>> start

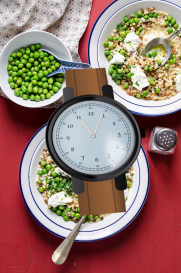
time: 11:04
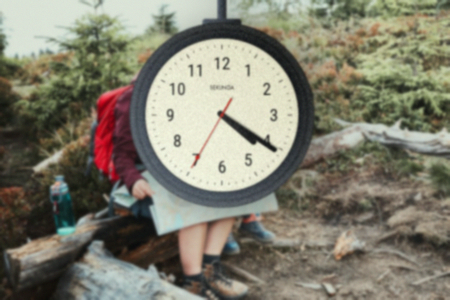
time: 4:20:35
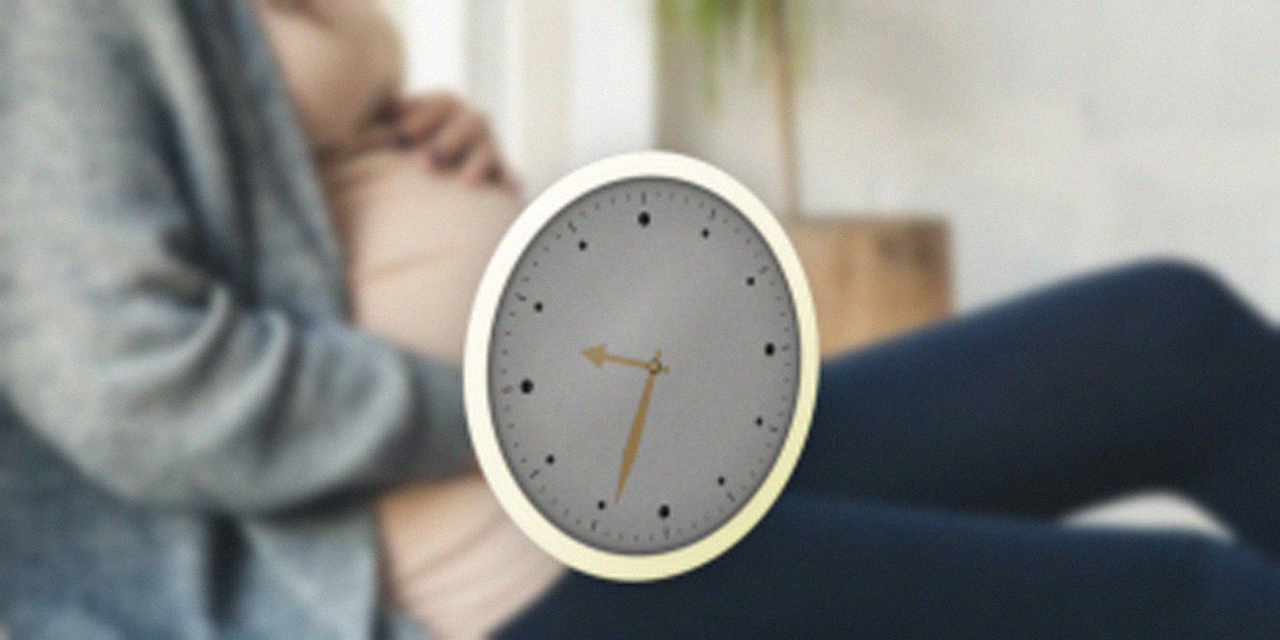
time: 9:34
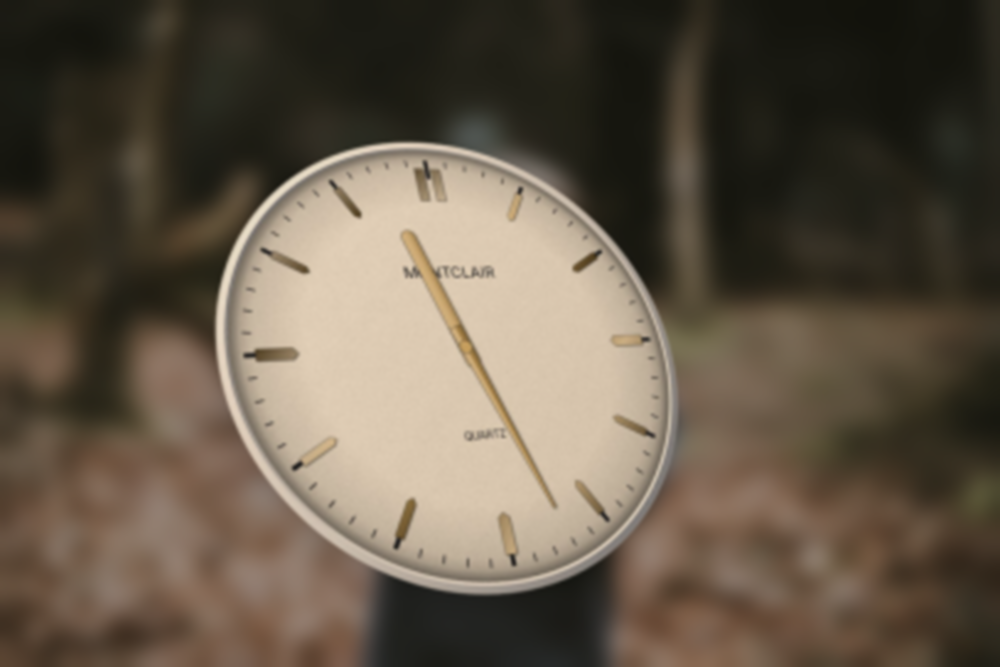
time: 11:27
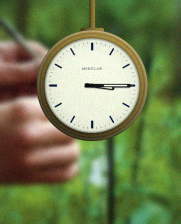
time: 3:15
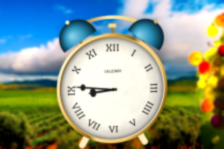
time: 8:46
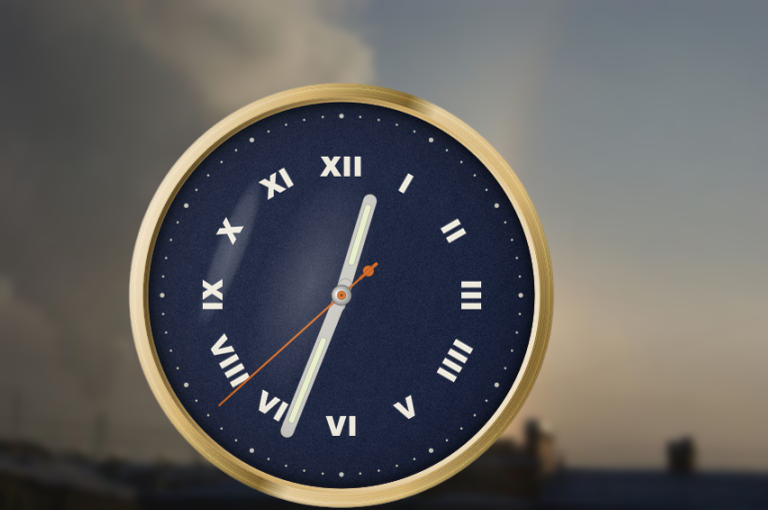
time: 12:33:38
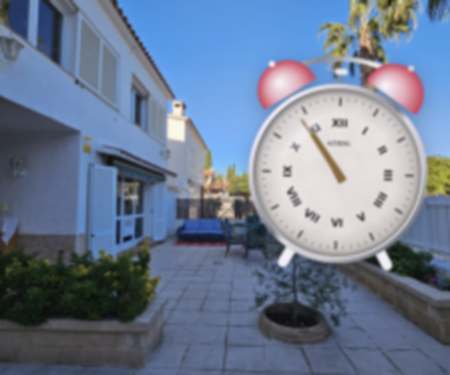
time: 10:54
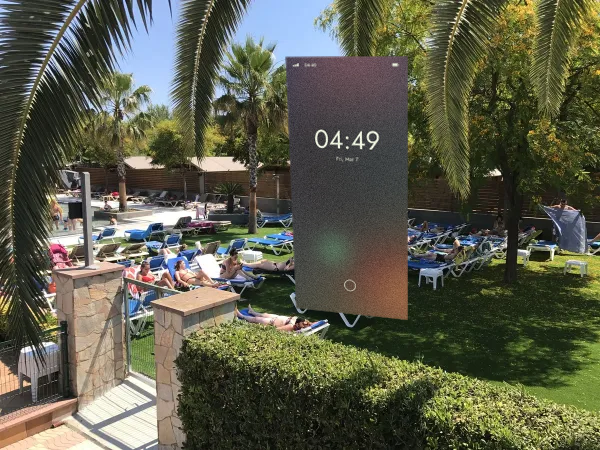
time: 4:49
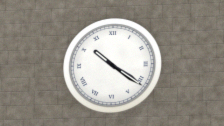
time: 10:21
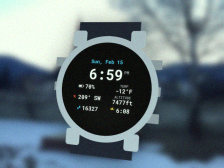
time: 6:59
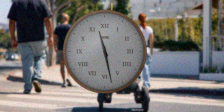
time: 11:28
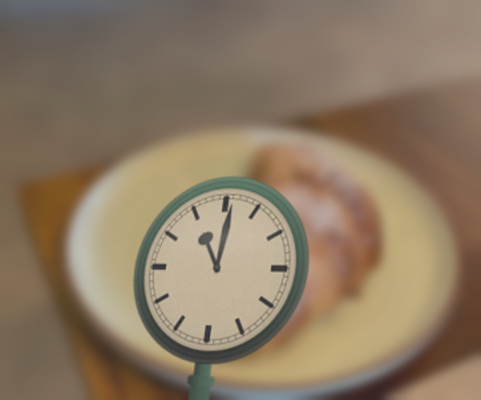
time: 11:01
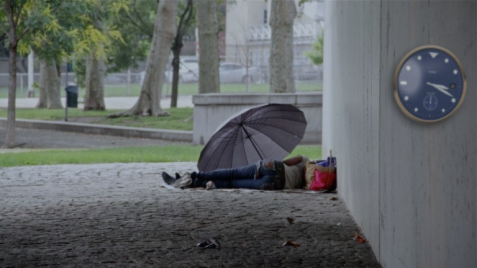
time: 3:19
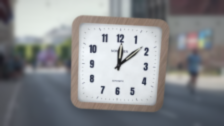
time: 12:08
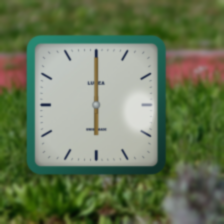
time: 6:00
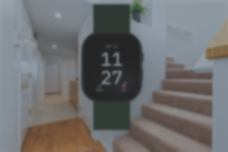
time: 11:27
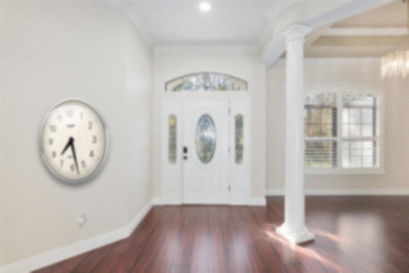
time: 7:28
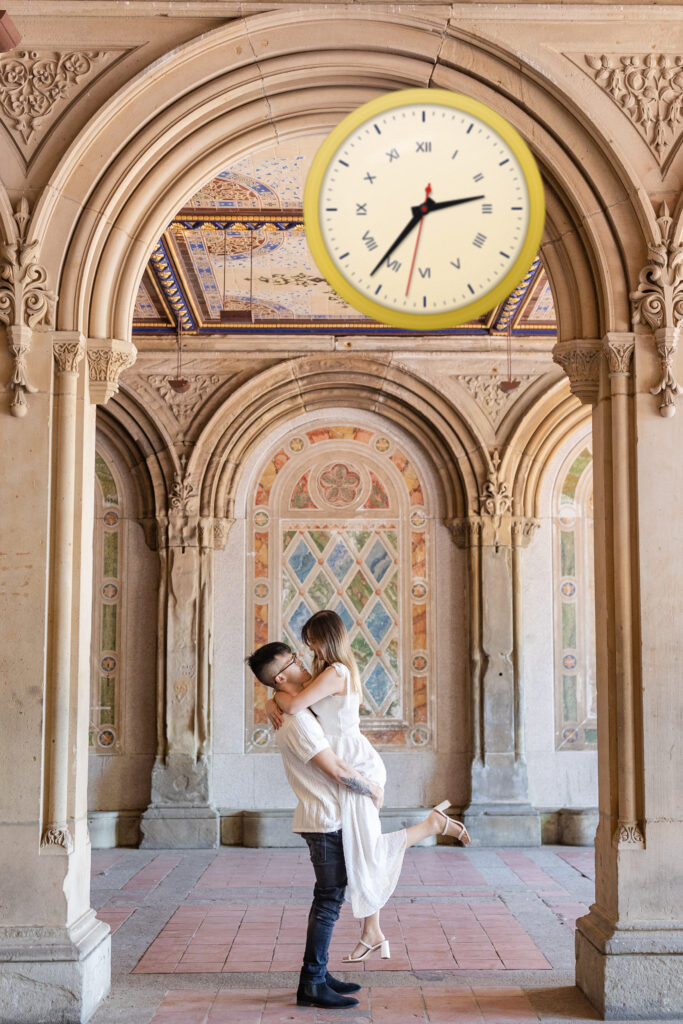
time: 2:36:32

>> end

(TASK DIRECTIONS) Please arrange every time line in the listing above into a numbered list, skipping any blank lines and leaving the pictures out.

(COMPLETE OUTPUT)
1. time: 11:04
2. time: 4:20:35
3. time: 9:34
4. time: 11:27
5. time: 3:15
6. time: 8:46
7. time: 12:33:38
8. time: 10:54
9. time: 4:49
10. time: 10:21
11. time: 6:59
12. time: 11:28
13. time: 11:01
14. time: 3:19
15. time: 12:08
16. time: 6:00
17. time: 11:27
18. time: 7:28
19. time: 2:36:32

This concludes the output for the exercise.